Got home late Monday night. Got up early Tuesday morn and headed down to L.A. City Hall with John Plunkett and Maggie. We went not to fight City Hall (you can't do that) but to attend the proclamation of yesterday as Leonard Maltin Day in the city. The L.A. City Council, whose next order of business was to debate some bill about spaying and neutering, took time out to honor my friend, the best film historian-critic in the field. A whole mess of his colleagues were present and being film buffs, we all kept talking about how City Hall was filmed for the exterior shots of the Daily Planet Building on the George Reeves Superman show.
Leonard, who I've known for many a year, is a valuable and wholly benevolent asset to the film community. He cares deeply about movies and about doing his job right…and I hate to think how much history we would not know if not for his efforts. I can't think of anyone I know more deserving of having a day designated in his honor. Even if he did insist that even though it was Leonard Maltin Day, he still couldn't fix a parking ticket.
It took a long time to get back to my place after the ceremony. First, we stopped at this wonderful place for lunch. Then we encountered oodles of traffic, especially in my neighborhood, because it was Armenian Genocide Remembrance Day with massive demonstrations. It was so bad in my area that I called the office of my City Councilman — who by the way did not show up for the proclamation of Leonard Maltin Day. I complained about that while I complained about the way the police were blocking off what seemed to me like the wrong streets and detouring traffic down other wrong streets. (The situation was not helped because other streets near me were blocked off because James Corden was shooting a Carpool Karaoke segment nearby.)

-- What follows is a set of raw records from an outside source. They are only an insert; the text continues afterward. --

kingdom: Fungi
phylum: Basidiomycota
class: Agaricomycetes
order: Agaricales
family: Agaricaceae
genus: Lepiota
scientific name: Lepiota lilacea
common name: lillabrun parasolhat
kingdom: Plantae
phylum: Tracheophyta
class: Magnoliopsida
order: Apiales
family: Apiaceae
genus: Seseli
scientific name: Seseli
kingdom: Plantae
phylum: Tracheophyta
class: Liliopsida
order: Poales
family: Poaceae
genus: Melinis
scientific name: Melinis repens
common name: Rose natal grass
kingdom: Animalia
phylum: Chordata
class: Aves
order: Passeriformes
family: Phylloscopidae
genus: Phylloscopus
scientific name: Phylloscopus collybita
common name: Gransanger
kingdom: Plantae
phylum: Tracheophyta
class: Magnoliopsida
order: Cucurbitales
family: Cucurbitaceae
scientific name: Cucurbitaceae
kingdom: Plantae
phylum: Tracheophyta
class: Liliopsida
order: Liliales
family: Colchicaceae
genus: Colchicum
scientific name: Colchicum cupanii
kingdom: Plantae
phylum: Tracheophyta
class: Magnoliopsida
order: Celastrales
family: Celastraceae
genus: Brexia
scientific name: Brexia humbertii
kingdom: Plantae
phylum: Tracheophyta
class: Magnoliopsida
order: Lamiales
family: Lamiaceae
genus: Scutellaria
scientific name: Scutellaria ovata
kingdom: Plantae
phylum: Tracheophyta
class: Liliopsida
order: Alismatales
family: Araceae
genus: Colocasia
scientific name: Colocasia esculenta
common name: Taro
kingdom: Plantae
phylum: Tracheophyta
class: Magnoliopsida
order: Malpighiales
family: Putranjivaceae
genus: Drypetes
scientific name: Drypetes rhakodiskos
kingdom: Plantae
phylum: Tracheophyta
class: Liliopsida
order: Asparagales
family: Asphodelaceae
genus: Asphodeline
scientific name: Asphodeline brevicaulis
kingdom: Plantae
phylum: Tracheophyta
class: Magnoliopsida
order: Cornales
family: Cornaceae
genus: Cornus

Complaining on the phone was frustrating because most of the folks I spoke to — I kept getting referred from office to office — could not grasp the fact that I was not complaining about the marchers. Almost everyone I spoke to was telling me, "This is a First Amendment matter, sir. We can't prevent people from marching in protest" and I had to tell person after person, "I'm not calling to complain about the marchers. From what I know of the history, I think I support their cause. I'm calling to complain about how the police are handling the increased traffic. I think they're making it worse out there, not better."
And every time I did make someone understand what I was griping about, they'd say "I need to transfer you to another department" and then the person in that department would tell me, "This is a First Amendment matter, sir. We can't prevent people from marching in protest." Eventually, the traffic began to dissipate along with my patience and I gave up. Later, one of those folks called me back and said, "We're still looking into it, sir, but it looks like someone got confused and closed off the streets on one list that were supposed to be open and left open all the streets on that list that were supposed to be closed." Yeah, that might do it.
So I guess that brings us up to date. Blogging here will resume at its normal pace as soon as the rest of my life does. Oh, yeah — and I still have to unpack.